Generated Code Features

The Catapult backend generates C++ code with Catapult-specific features:

AC Datatypes

Allo automatically maps data types to Catapult’s AC datatypes:

  • Integer types map to ac_int<W, S> for non-standard widths

  • Fixed-point types map to ac_fixed<W, I, S>

  • Streams map to ac_channel<T>

// Generated headers
#include <ac_int.h>
#include <ac_fixed.h>
#include <ac_channel.h>

Catapult Pragmas

Allo’s scheduling primitives are translated to Catapult-specific pragmas:

s = allo.customize(kernel)
s.pipeline("i")      # Generates: #pragma hls_pipeline_init_interval 1
s.unroll("j")        # Generates: #pragma hls_unroll
s.unroll("k", 4)     # Generates: #pragma hls_unroll 4

Project Structure

The generated project (e.g., vvadd.prj) includes:

  • kernel.cpp: The synthesizable kernel code with AC datatypes

  • kernel.h: Header file for the kernel interface

  • host.cpp: Host code for C simulation (csim mode only)

  • run.tcl: TCL script for Catapult synthesis

  • Makefile: Build scripts for the project

Example: Matrix Multiplication

Here’s a complete example of matrix multiplication with Catapult HLS:

import allo
from allo.ir.types import int32
import numpy as np

def gemm(A: int32[32, 32], B: int32[32, 32]) -> int32[32, 32]:
    C: int32[32, 32] = 0
    for i, j, k in allo.grid(32, 32, 32):
        C[i, j] += A[i, k] * B[k, j]
    return C

s = allo.customize(gemm)

# Apply optimizations
s.pipeline("j")
s.unroll("k", 4)

# Build for Catapult
with tempfile.TemporaryDirectory() as tmpdir:
    mod = s.build(target="catapult", mode="csim", project=tmpdir)

    # Test the design
    np_A = np.random.randint(0, 10, size=(32, 32)).astype(np.int32)
    np_B = np.random.randint(0, 10, size=(32, 32)).astype(np.int32)
    np_C = np.zeros((32, 32), dtype=np.int32)

    mod(np_A, np_B, np_C)
    np.testing.assert_array_equal(np_C, np.matmul(np_A, np_B))

Configuration Options

You can customize the synthesis through the configs dictionary:

mod = s.build(
    target="catapult",
    mode="csyn",
    project="gemm.prj",
    configs={
        "frequency": 500,  # Target frequency in MHz (default: 300)
    },
)

The frequency setting affects the clock period constraint in the generated TCL script.

Comparison with Vitis HLS

While both Catapult and Vitis HLS are high-level synthesis tools, they have different characteristics:

Feature

Catapult HLS

Vitis HLS

Data Types

AC datatypes (ac_int, ac_fixed)

AP datatypes (ap_int, ap_fixed)

Work order A
Rewrite everything from "# Apply optimizations" down to "np_A = np.random.randint(0, 10, size=(32, 32)).astype(np.int32)" in the Catapult backend text, substituting "build_dir" for "tmpdir".
Work order B
According to the Catapult backend text, what is the default target frequency in the configs dictionary?

(Bounding box coordinate data)
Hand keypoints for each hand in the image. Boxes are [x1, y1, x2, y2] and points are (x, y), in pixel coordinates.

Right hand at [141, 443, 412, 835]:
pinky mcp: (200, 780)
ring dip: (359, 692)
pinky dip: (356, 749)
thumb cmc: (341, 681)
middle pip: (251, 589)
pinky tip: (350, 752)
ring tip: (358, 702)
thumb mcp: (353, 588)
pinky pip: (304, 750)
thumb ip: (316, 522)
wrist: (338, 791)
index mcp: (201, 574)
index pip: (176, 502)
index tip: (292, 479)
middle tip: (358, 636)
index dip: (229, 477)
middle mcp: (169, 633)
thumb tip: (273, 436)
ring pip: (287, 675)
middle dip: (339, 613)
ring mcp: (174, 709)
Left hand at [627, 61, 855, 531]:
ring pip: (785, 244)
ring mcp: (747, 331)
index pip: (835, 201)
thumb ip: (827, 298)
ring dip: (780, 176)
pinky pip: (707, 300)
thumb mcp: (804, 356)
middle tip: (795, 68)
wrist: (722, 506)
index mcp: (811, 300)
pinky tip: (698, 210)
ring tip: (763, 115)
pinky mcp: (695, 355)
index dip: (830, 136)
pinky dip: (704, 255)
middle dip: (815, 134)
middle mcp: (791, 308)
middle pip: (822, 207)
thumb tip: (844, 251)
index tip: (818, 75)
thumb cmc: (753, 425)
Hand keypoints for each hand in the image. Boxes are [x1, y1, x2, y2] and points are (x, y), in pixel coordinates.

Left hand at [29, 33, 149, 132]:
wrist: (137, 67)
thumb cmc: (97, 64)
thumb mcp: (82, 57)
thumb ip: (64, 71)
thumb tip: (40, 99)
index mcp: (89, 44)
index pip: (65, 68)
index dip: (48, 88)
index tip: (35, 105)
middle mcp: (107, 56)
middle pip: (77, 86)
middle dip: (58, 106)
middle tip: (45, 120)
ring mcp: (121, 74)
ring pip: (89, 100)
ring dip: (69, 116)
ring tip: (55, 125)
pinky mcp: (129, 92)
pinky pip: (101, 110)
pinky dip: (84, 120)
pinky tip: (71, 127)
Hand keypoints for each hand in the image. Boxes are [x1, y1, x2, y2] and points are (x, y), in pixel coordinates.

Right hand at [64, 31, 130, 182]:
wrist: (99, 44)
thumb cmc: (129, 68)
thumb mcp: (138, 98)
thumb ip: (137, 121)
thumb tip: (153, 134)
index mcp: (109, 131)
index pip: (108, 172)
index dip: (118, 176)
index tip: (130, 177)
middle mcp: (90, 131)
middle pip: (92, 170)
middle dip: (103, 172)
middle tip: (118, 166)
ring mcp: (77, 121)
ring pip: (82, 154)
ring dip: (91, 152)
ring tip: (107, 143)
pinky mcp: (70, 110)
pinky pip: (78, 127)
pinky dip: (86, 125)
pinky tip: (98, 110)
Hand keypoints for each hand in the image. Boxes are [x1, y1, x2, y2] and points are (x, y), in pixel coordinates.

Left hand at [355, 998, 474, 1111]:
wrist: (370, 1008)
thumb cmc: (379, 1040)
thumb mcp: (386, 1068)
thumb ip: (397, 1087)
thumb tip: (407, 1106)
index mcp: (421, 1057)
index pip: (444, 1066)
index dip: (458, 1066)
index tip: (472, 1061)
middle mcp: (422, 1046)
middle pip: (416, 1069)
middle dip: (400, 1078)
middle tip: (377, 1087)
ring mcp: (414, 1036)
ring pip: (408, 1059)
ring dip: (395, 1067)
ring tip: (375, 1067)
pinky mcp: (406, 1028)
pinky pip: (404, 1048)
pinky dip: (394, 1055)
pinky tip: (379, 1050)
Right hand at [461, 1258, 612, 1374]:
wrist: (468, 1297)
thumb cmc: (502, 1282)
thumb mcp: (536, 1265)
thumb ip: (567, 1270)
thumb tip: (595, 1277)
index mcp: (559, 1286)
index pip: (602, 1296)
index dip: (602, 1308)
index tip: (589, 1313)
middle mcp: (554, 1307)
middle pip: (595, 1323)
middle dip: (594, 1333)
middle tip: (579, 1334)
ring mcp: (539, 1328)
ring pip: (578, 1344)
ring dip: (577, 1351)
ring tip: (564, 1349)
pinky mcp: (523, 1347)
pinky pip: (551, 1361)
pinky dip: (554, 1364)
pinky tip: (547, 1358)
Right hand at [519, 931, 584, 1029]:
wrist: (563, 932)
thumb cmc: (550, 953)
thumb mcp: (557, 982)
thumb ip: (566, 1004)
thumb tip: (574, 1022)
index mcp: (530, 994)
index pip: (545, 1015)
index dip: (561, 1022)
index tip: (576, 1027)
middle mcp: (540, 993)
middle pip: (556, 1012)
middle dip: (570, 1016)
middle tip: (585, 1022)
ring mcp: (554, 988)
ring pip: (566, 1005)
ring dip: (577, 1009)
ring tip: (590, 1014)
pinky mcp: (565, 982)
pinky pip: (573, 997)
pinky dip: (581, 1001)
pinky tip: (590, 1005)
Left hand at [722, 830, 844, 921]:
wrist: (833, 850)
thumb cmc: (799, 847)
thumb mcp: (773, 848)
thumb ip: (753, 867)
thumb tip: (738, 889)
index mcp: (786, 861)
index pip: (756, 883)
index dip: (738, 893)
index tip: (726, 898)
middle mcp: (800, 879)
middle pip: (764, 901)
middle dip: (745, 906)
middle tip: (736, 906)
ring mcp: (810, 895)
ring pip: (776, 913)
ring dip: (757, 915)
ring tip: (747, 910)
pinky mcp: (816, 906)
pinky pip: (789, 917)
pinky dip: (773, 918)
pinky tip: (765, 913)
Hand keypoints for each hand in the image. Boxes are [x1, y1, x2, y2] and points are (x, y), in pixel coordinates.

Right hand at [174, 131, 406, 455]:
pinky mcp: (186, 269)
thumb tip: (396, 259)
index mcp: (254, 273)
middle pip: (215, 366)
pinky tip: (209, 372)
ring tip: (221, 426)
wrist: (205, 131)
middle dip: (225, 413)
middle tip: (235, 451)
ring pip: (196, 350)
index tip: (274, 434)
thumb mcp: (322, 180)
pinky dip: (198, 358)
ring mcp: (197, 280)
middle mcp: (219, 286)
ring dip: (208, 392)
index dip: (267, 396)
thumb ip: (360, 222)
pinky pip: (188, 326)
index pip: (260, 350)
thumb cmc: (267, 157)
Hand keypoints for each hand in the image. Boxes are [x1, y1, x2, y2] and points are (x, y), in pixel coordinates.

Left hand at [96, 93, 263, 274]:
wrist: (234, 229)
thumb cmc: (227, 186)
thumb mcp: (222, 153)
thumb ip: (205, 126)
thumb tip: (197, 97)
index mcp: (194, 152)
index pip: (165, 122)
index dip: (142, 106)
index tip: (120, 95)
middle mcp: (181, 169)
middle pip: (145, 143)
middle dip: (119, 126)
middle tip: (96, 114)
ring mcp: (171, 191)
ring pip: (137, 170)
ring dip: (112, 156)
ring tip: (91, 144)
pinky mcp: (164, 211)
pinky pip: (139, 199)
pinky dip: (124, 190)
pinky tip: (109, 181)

Task output A
# Apply optimizations
s.pipeline("j")
s.unroll("k", 4)

# Build for Catapult
with tempfile.TemporaryDirectory() as build_dir:
    mod = s.build(target="catapult", mode="csim", project=build_dir)

    # Test the design
    np_A = np.random.randint(0, 10, size=(32, 32)).astype(np.int32)

Task output B
300 MHz